Unless it is a picture, every line from the start of the entries through the line with "Participant Responsiveness Regression" must be retyped exactly.

*** Opening Record extracts ***

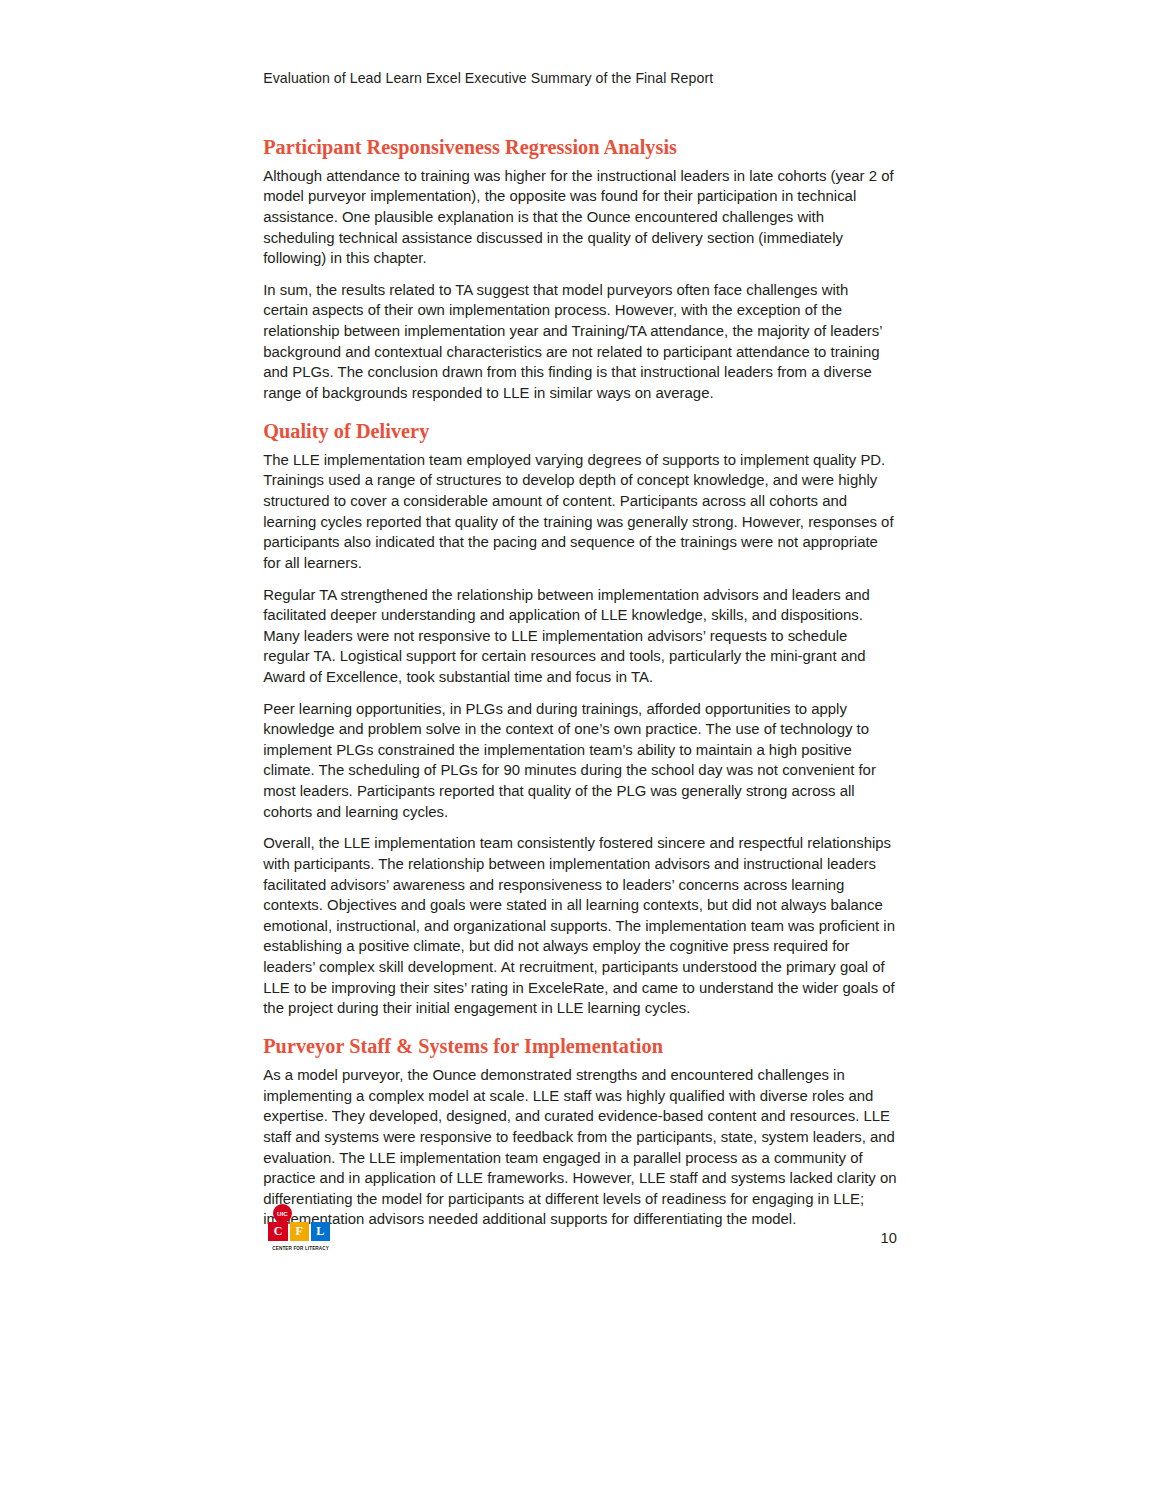Evaluation of Lead Learn Excel Executive Summary of the Final Report
Participant Responsiveness Regression Analysis
Although attendance to training was higher for the instructional leaders in late cohorts (year 2 of model purveyor implementation), the opposite was found for their participation in technical assistance. One plausible explanation is that the Ounce encountered challenges with scheduling technical assistance discussed in the quality of delivery section (immediately following) in this chapter.
In sum, the results related to TA suggest that model purveyors often face challenges with certain aspects of their own implementation process. However, with the exception of the relationship between implementation year and Training/TA attendance, the majority of leaders’ background and contextual characteristics are not related to participant attendance to training and PLGs. The conclusion drawn from this finding is that instructional leaders from a diverse range of backgrounds responded to LLE in similar ways on average.
Quality of Delivery
The LLE implementation team employed varying degrees of supports to implement quality PD. Trainings used a range of structures to develop depth of concept knowledge, and were highly structured to cover a considerable amount of content. Participants across all cohorts and learning cycles reported that quality of the training was generally strong. However, responses of participants also indicated that the pacing and sequence of the trainings were not appropriate for all learners.
Regular TA strengthened the relationship between implementation advisors and leaders and facilitated deeper understanding and application of LLE knowledge, skills, and dispositions. Many leaders were not responsive to LLE implementation advisors’ requests to schedule regular TA. Logistical support for certain resources and tools, particularly the mini-grant and Award of Excellence, took substantial time and focus in TA.
Peer learning opportunities, in PLGs and during trainings, afforded opportunities to apply knowledge and problem solve in the context of one’s own practice. The use of technology to implement PLGs constrained the implementation team’s ability to maintain a high positive climate. The scheduling of PLGs for 90 minutes during the school day was not convenient for most leaders. Participants reported that quality of the PLG was generally strong across all cohorts and learning cycles.
Overall, the LLE implementation team consistently fostered sincere and respectful relationships with participants. The relationship between implementation advisors and instructional leaders facilitated advisors’ awareness and responsiveness to leaders’ concerns across learning contexts. Objectives and goals were stated in all learning contexts, but did not always balance emotional, instructional, and organizational supports. The implementation team was proficient in establishing a positive climate, but did not always employ the cognitive press required for leaders’ complex skill development. At recruitment, participants understood the primary goal of LLE to be improving their sites’ rating in ExceleRate, and came to understand the wider goals of the project during their initial engagement in LLE learning cycles.
Purveyor Staff & Systems for Implementation
As a model purveyor, the Ounce demonstrated strengths and encountered challenges in implementing a complex model at scale. LLE staff was highly qualified with diverse roles and expertise. They developed, designed, and curated evidence-based content and resources. LLE staff and systems were responsive to feedback from the participants, state, system leaders, and evaluation. The LLE implementation team engaged in a parallel process as a community of practice and in application of LLE frameworks. However, LLE staff and systems lacked clarity on differentiating the model for participants at different levels of readiness for engaging in LLE; implementation advisors needed additional supports for differentiating the model.
UIC
C F L
CENTER FOR LITERACY
10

*** Closing Record extracts ***

### Reply
Evaluation of Lead Learn Excel Executive Summary of the Final Report
Participant Responsiveness Regression Analysis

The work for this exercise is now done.